Vorliegender Text:

· · · ·

Ina Praetorius geht sogar noch einen Schritt weiter: »Nicht nur die Kapitalbesitzer werden durch die geltende Praxis legitimiert, den Lohnabhängigen ihr Eigentum wegzunehmen. Die gesamte Geldwirtschaft ruht vielmehr auf einem Sockel unbezahlter Leistungen, etwa in Privathaushalten, in so genannter ehrenamtlicher Tätigkeit, in der bäuerlichen Landwirtschaft und so weiter, die systematisch unsichtbar gemacht werden,« so die Ethikerin. »Schon in der Bibel wird der Tanz ums Geld kritisiert, das sich von einem schlichten Tauschmittel schnell zu einem Symbol potenter Männlichkeit entwickelt hat. In diesem Kontext bedeutet dann der Satz ‚Du sollst nicht stehlen’: Du sollst nicht Geld und Eigentum in die Mitte deiner Aufmerksamkeit rücken, sondern das gedeihliche Zusammenleben aller Menschen. Und das heißt: Du sollst dafür sorgen, dass Menschen, die wesentliche Dinge für das gute Zusammenleben tun, nicht ihrer Lebensgrundlage beraubt werden, sondern ein würdiges Leben führen können.«

Folgt man hingegen dem Wortlaut des deutschen Strafgesetzes, dann fällt ungerechtes Wirtschaften nicht unter den Tatbestand des Diebstahls. Denn dort heißt es ganz formal: »Wer eine fremde, bewegliche Sache in der Absicht, sie sich rechtswidrig zuzueignen, wegnimmt, wird wegen Diebstahl bestraft.« Das Strafrecht und mit ihm die landübliche Auffassung vom Stehlen interessiert sich weder für die Frage der Gerechtigkeit, noch für die Nöte des Diebes oder dafür, woher der Eigentümer sein Eigentum eigentlich hat.

· · · ·

Bereitgestelltes Material:
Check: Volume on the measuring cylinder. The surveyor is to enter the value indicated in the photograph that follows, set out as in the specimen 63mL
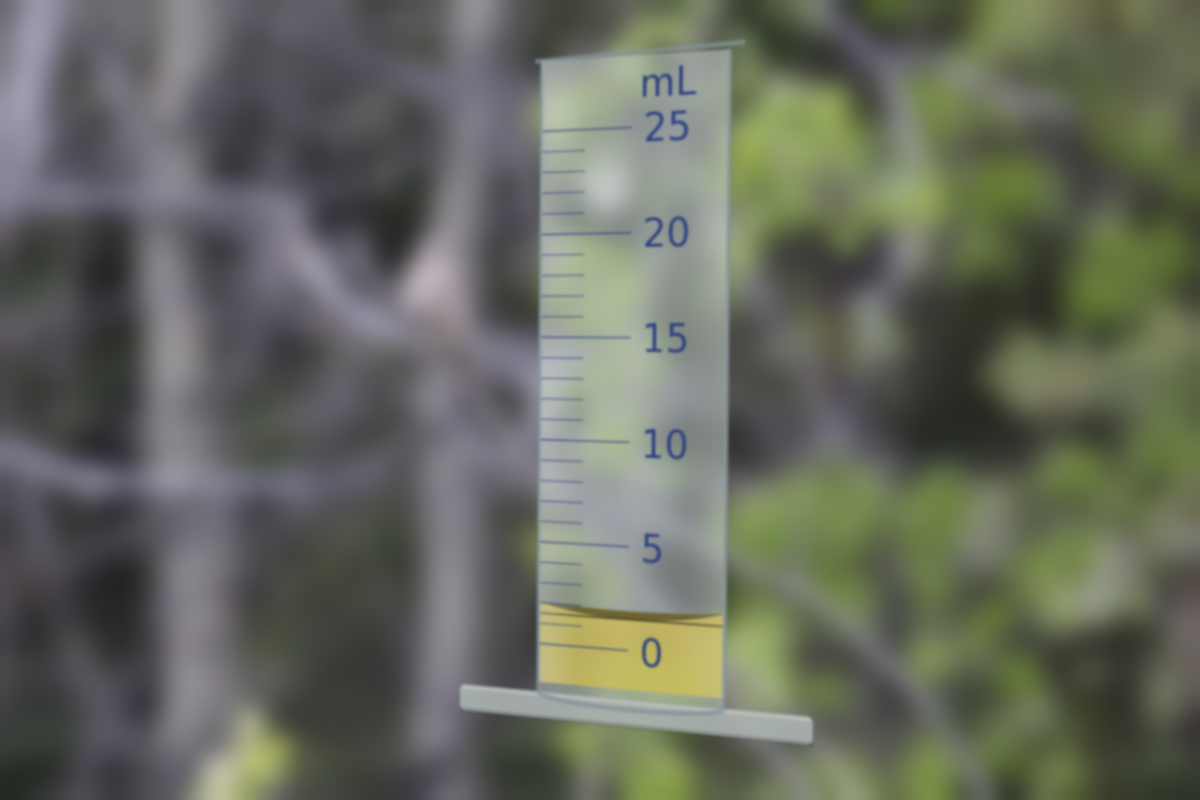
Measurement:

· · · ·

Aufgabe:
Gib aus dem Text über Diebstahl und Eigentum den Abschnitt wortgetreu wieder, der mit den Worten „Folgt man hingegen“ anfängt und mit „Eigentum eigentlich hat.“ aufhört.

Lösung:
Folgt man hingegen dem Wortlaut des deutschen Strafgesetzes, dann fällt ungerechtes Wirtschaften nicht unter den Tatbestand des Diebstahls. Denn dort heißt es ganz formal: »Wer eine fremde, bewegliche Sache in der Absicht, sie sich rechtswidrig zuzueignen, wegnimmt, wird wegen Diebstahl bestraft.« Das Strafrecht und mit ihm die landübliche Auffassung vom Stehlen interessiert sich weder für die Frage der Gerechtigkeit, noch für die Nöte des Diebes oder dafür, woher der Eigentümer sein Eigentum eigentlich hat.